Problem: Your output should be the exact lines from the start of the data through the line containing "# - Correct", with no pictures.

Entries shown:
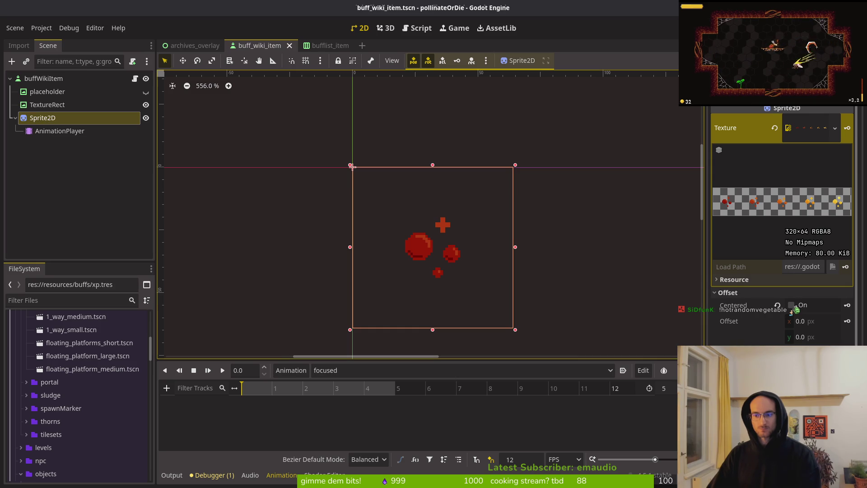
# - Enter a first Sprite2D offset value and save the scene
pyautogui.click(825, 324)
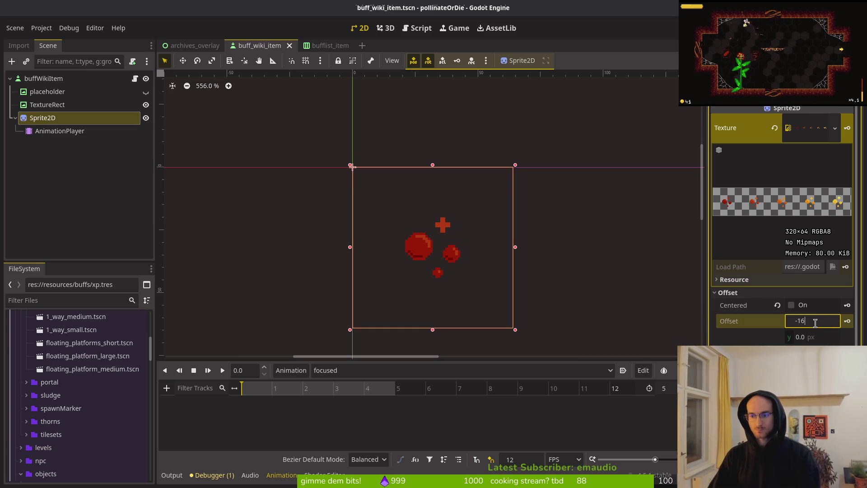
pyautogui.press('Tab')
pyautogui.write('-1')
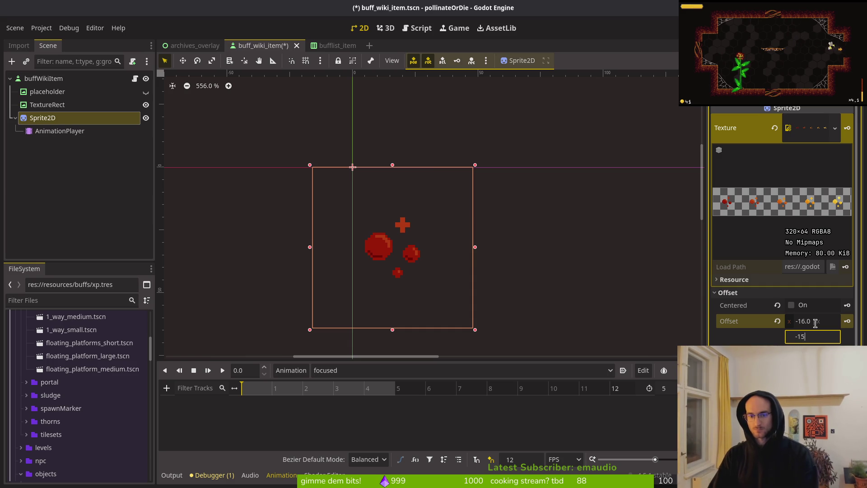
pyautogui.write('6')
pyautogui.press('Return')
pyautogui.press('ctrl+s')
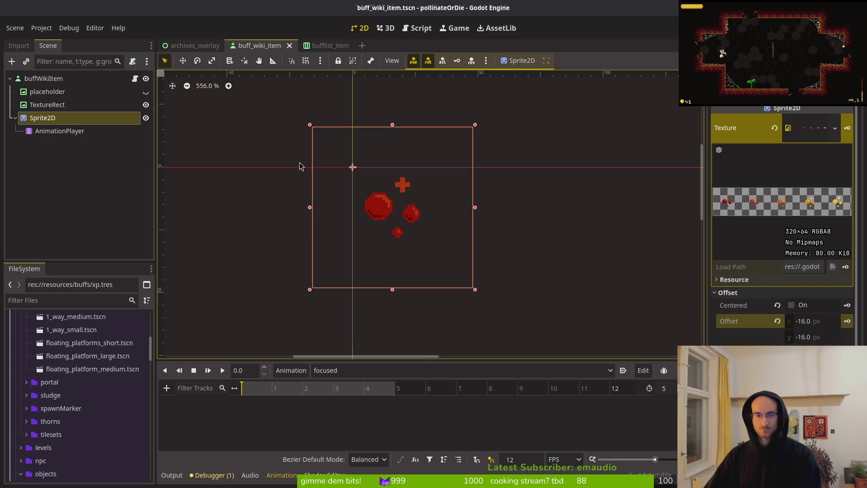
# - Correct the Sprite2D offset to -8 on both x and y
pyautogui.click(50, 79)
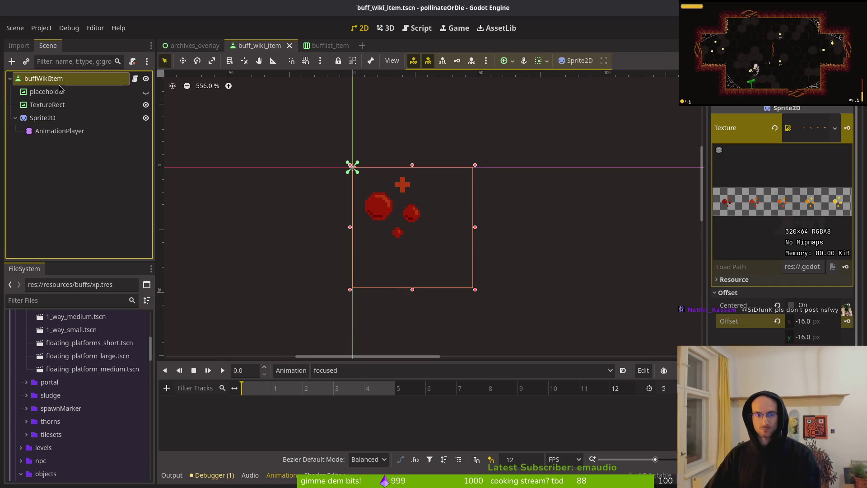
pyautogui.click(63, 119)
pyautogui.click(829, 322)
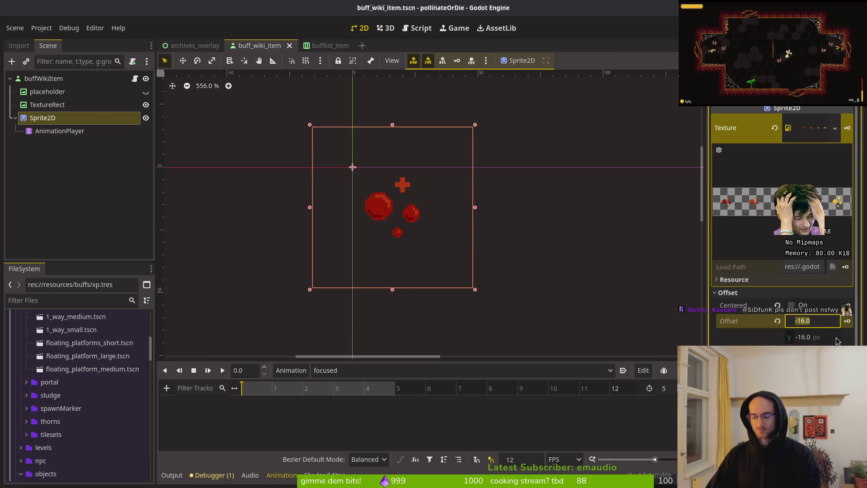
pyautogui.write('-')
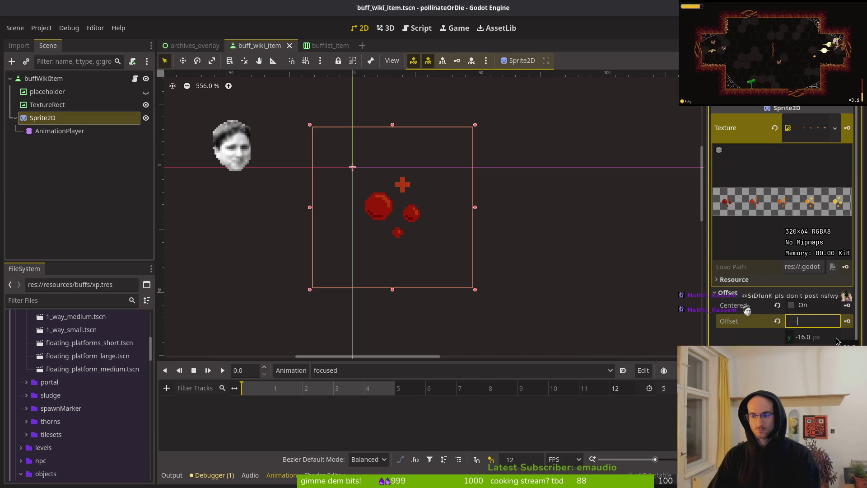
pyautogui.click(837, 338)
pyautogui.write('-8')
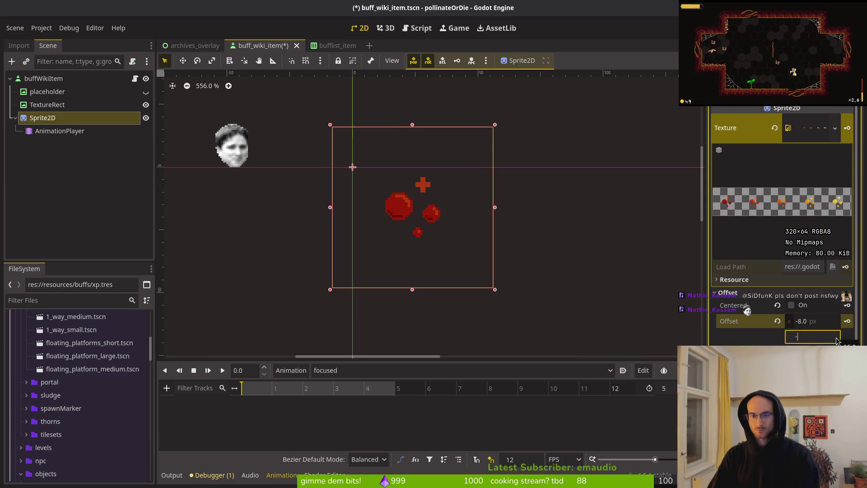
pyautogui.press('Return')
pyautogui.click(52, 91)
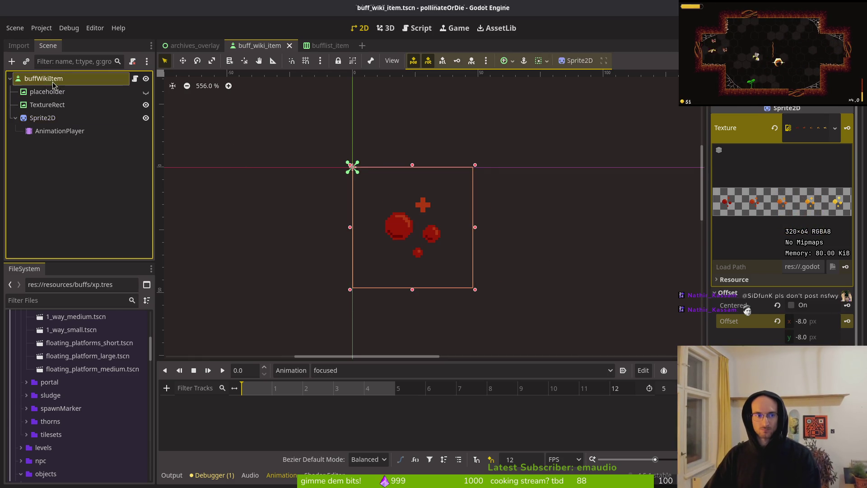
pyautogui.click(52, 118)
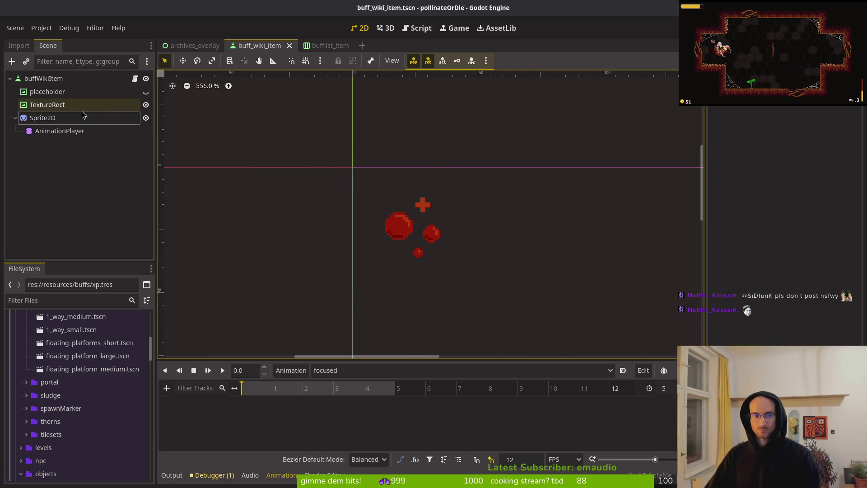
# - Collapse the Sprite2D's Offset and Animation sections and cancel a rename of the AnimationPlayer
pyautogui.click(84, 117)
pyautogui.click(743, 293)
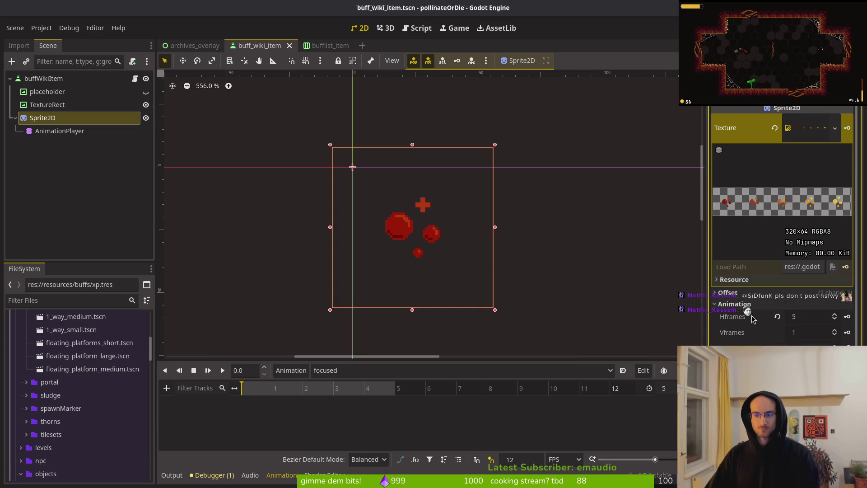
pyautogui.click(741, 304)
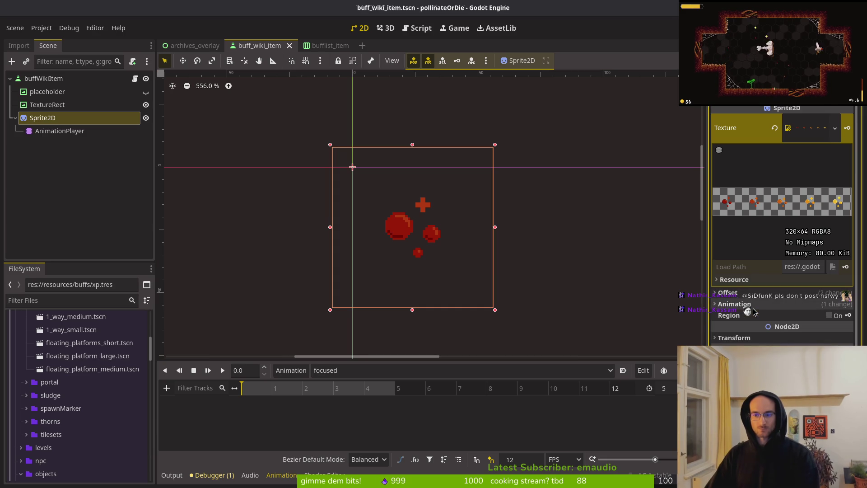
pyautogui.click(56, 131)
pyautogui.click(65, 105)
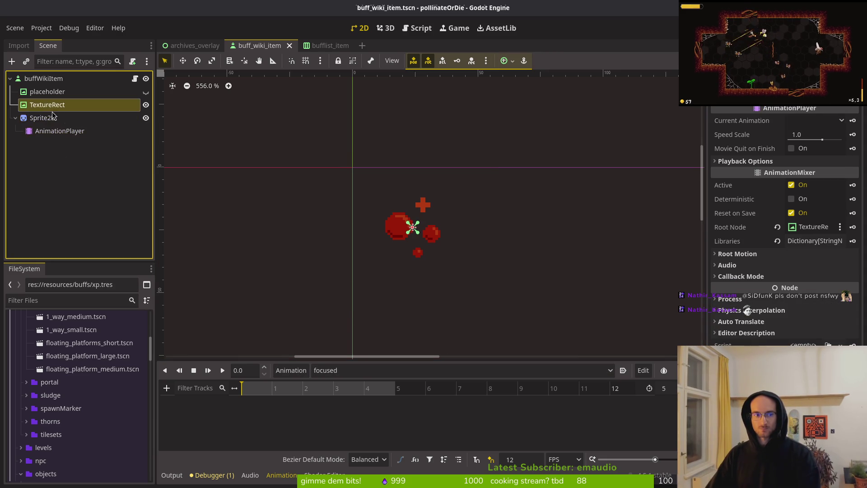
pyautogui.click(67, 131)
pyautogui.press('F2')
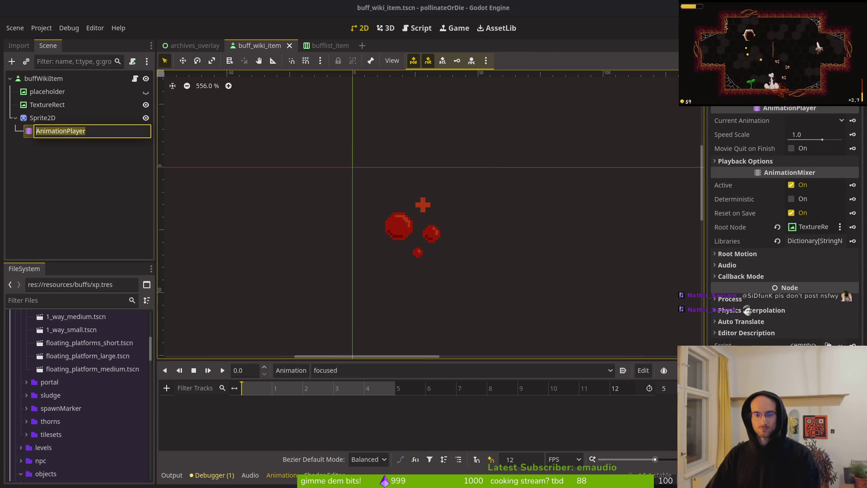
pyautogui.write('s')
pyautogui.press('Escape')
pyautogui.click(50, 118)
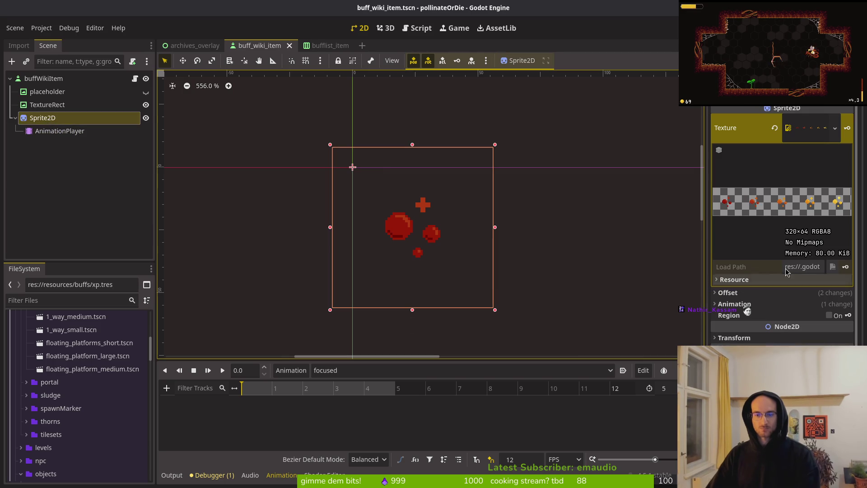
# - Key the Sprite2D Frame property five times into 'focused' and play the animation
pyautogui.click(734, 304)
pyautogui.click(847, 347)
pyautogui.click(467, 271)
pyautogui.click(847, 348)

Your response:
# - Enter a first Sprite2D offset value and save the scene
pyautogui.click(825, 324)
pyautogui.press('Tab')
pyautogui.write('-1')
pyautogui.write('6')
pyautogui.press('Return')
pyautogui.press('ctrl+s')
# - Correct the Sprite2D offset to -8 on both x and y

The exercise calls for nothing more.